The key factor in this mass extinction cause is a choice-driven way of life by one species, humans.  And that's, again, where our consciousness comes in.  If civilization is a human choice, not a DNA-driven way of organizing ourselves, as we see in, say, bee hives, then it follows that we may have some choice about whether we want to participate in causing a global mass extinction of species, with truly unknown -- in its full systemic detail, though clearly catastrophically probable -- consequences.

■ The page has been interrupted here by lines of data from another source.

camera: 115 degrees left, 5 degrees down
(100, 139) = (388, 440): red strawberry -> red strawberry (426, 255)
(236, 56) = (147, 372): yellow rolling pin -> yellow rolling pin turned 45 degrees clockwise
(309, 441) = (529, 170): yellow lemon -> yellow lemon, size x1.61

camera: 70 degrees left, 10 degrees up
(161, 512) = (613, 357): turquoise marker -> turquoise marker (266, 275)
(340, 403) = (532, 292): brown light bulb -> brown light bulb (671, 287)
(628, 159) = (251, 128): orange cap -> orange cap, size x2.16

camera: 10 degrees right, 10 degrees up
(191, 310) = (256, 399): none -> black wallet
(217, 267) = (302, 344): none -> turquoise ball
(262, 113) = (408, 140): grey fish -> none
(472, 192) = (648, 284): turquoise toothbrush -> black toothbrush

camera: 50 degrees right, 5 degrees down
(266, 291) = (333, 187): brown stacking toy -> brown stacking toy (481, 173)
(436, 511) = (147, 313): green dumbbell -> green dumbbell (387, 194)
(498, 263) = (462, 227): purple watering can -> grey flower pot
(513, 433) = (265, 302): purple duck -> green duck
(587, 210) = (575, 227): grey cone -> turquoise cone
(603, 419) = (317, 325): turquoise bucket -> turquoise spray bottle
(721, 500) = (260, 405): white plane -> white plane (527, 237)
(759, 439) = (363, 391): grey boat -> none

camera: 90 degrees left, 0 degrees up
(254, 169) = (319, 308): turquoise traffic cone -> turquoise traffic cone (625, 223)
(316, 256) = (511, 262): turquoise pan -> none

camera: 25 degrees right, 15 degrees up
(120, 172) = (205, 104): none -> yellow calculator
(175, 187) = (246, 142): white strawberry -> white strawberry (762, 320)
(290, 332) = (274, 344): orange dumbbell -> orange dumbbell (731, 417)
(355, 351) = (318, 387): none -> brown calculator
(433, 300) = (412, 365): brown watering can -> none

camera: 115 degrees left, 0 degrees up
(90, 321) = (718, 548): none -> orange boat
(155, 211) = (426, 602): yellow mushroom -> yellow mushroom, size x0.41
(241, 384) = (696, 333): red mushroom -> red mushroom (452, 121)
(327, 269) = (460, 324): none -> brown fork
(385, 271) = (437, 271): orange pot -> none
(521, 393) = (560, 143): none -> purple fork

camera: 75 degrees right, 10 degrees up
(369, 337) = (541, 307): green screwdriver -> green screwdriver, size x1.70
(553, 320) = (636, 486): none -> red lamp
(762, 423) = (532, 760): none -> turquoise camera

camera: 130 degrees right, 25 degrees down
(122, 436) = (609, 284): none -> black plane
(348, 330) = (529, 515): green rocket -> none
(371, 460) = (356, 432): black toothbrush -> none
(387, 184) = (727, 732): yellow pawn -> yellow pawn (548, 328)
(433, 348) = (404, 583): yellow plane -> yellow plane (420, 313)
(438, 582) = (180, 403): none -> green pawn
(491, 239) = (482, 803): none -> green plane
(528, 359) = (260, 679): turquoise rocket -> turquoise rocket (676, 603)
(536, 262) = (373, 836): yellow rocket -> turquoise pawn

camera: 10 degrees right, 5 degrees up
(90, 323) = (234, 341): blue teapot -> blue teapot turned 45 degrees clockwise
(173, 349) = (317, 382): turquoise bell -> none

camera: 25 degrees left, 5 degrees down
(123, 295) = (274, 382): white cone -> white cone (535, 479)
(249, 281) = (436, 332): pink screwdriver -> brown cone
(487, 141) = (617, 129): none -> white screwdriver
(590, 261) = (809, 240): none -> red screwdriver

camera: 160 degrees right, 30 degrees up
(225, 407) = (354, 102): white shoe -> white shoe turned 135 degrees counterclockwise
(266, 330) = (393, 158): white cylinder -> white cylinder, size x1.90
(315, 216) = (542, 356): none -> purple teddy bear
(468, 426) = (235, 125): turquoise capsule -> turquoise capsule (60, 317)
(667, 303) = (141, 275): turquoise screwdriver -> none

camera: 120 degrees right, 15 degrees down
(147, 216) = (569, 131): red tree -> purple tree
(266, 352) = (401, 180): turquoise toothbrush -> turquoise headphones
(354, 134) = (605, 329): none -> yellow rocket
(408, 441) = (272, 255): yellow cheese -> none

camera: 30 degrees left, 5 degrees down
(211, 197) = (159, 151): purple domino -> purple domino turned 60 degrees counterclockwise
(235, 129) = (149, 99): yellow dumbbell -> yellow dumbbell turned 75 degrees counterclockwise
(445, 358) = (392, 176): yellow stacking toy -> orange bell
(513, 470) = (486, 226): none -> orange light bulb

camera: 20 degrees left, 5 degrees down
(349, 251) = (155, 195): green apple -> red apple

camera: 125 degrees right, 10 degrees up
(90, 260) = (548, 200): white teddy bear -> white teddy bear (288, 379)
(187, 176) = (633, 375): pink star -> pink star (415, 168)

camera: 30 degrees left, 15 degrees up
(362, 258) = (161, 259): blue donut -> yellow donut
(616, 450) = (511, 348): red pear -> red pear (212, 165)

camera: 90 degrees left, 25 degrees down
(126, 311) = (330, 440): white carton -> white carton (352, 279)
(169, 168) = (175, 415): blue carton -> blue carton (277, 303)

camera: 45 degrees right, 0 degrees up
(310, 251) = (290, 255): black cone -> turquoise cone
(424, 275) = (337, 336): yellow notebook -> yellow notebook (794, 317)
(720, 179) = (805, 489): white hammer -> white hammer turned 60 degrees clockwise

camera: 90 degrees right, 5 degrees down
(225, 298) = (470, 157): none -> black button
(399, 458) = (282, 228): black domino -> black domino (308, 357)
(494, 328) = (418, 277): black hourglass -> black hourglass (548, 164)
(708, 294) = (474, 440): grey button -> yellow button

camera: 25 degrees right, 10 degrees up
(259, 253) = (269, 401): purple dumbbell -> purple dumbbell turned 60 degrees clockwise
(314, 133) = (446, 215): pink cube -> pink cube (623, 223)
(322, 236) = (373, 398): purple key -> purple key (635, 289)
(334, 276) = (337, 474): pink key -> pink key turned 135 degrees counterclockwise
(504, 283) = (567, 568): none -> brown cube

So here's the thought.  In specifics it's held that replacing fossil fuels with renewables is a good thing for diminishing climate changes being caused by mounting levels of CO2 in the atmosphere.  But if there's so much more involved than climate change, is there not more that needs to change than just replacing fossil fuels with renewables? ...Provided that's even possible, which is another searing and daunting question.  Don't we need to be thinking about how we live as well?  Don't we need to be thinking about maybe how we look at our biosphere, our local environments, and how our way of living brings us into relationship with that?  That is what I mean by a revolution of thinking by changing our thought paradigm itself.  Changing from one that looks at specifics without much consideration for the whole and the consequences of those specifics. Changing to what? I'm calling that what revolution: 'ecological thinking.'  And if we need to be doing that, then we need to become conscious of it, and in being conscious we can begin to open our imaginative capacities and wonder how we go about transforming the way we think from this predetermining particulating, objectifying process that continues to produce the same conclusions, over and over, which include the same hubristic preconceptions that we are somehow advancing, progressing as a species, to a perspective that's entirely new.  

 

I guess coming to that understanding would be the structure of a humanific revolution.